To do: Wherever the word "intelligently" occurs in the lines below, copy the whole line.

*** Opening of Data for the task ***

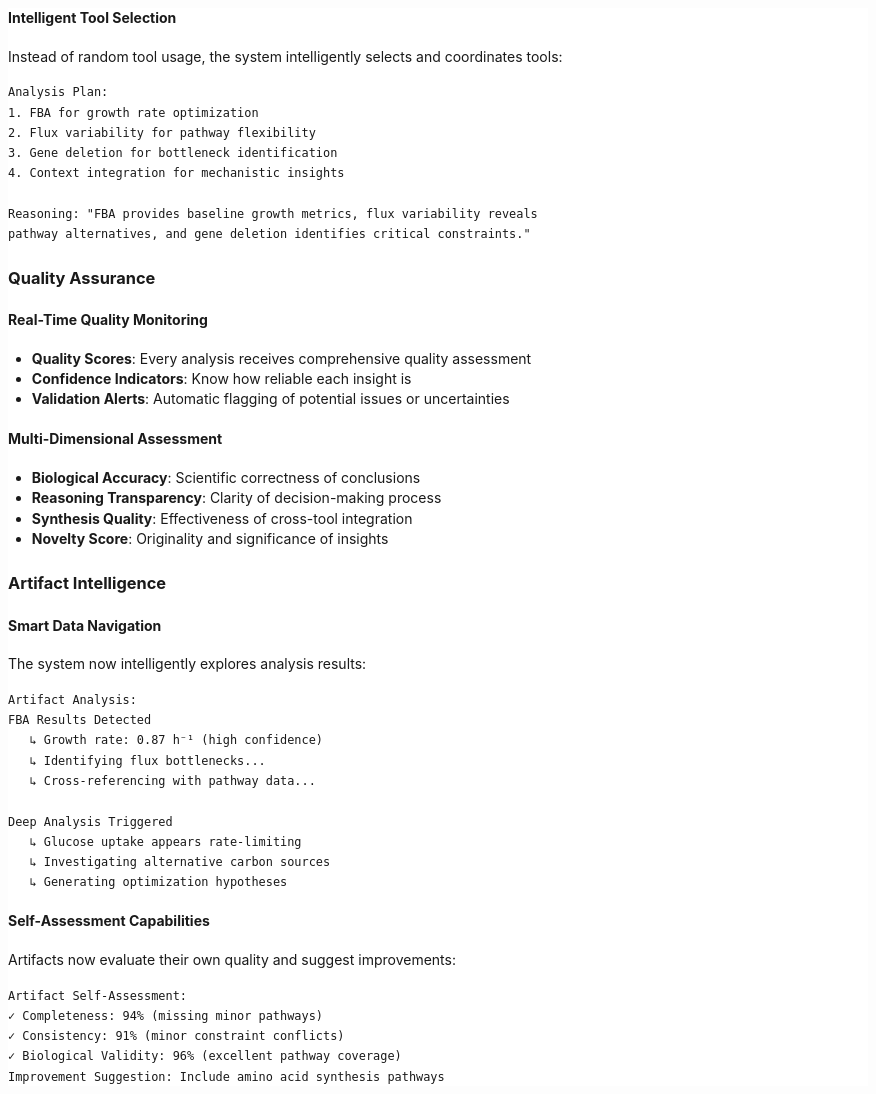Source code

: #### Intelligent Tool Selection
Instead of random tool usage, the system intelligently selects and coordinates tools:

```
Analysis Plan:
1. FBA for growth rate optimization
2. Flux variability for pathway flexibility
3. Gene deletion for bottleneck identification
4. Context integration for mechanistic insights

Reasoning: "FBA provides baseline growth metrics, flux variability reveals
pathway alternatives, and gene deletion identifies critical constraints."
```

### Quality Assurance

#### Real-Time Quality Monitoring
- **Quality Scores**: Every analysis receives comprehensive quality assessment
- **Confidence Indicators**: Know how reliable each insight is
- **Validation Alerts**: Automatic flagging of potential issues or uncertainties

#### Multi-Dimensional Assessment
- **Biological Accuracy**: Scientific correctness of conclusions
- **Reasoning Transparency**: Clarity of decision-making process
- **Synthesis Quality**: Effectiveness of cross-tool integration
- **Novelty Score**: Originality and significance of insights

### Artifact Intelligence

#### Smart Data Navigation
The system now intelligently explores analysis results:

```
Artifact Analysis:
FBA Results Detected
   ↳ Growth rate: 0.87 h⁻¹ (high confidence)
   ↳ Identifying flux bottlenecks...
   ↳ Cross-referencing with pathway data...

Deep Analysis Triggered
   ↳ Glucose uptake appears rate-limiting
   ↳ Investigating alternative carbon sources
   ↳ Generating optimization hypotheses
```

#### Self-Assessment Capabilities
Artifacts now evaluate their own quality and suggest improvements:

```
Artifact Self-Assessment:
✓ Completeness: 94% (missing minor pathways)
✓ Consistency: 91% (minor constraint conflicts)
✓ Biological Validity: 96% (excellent pathway coverage)
Improvement Suggestion: Include amino acid synthesis pathways
```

*** Close of Data for the task ***

Output below:
Instead of random tool usage, the system intelligently selects and coordinates tools:
The system now intelligently explores analysis results:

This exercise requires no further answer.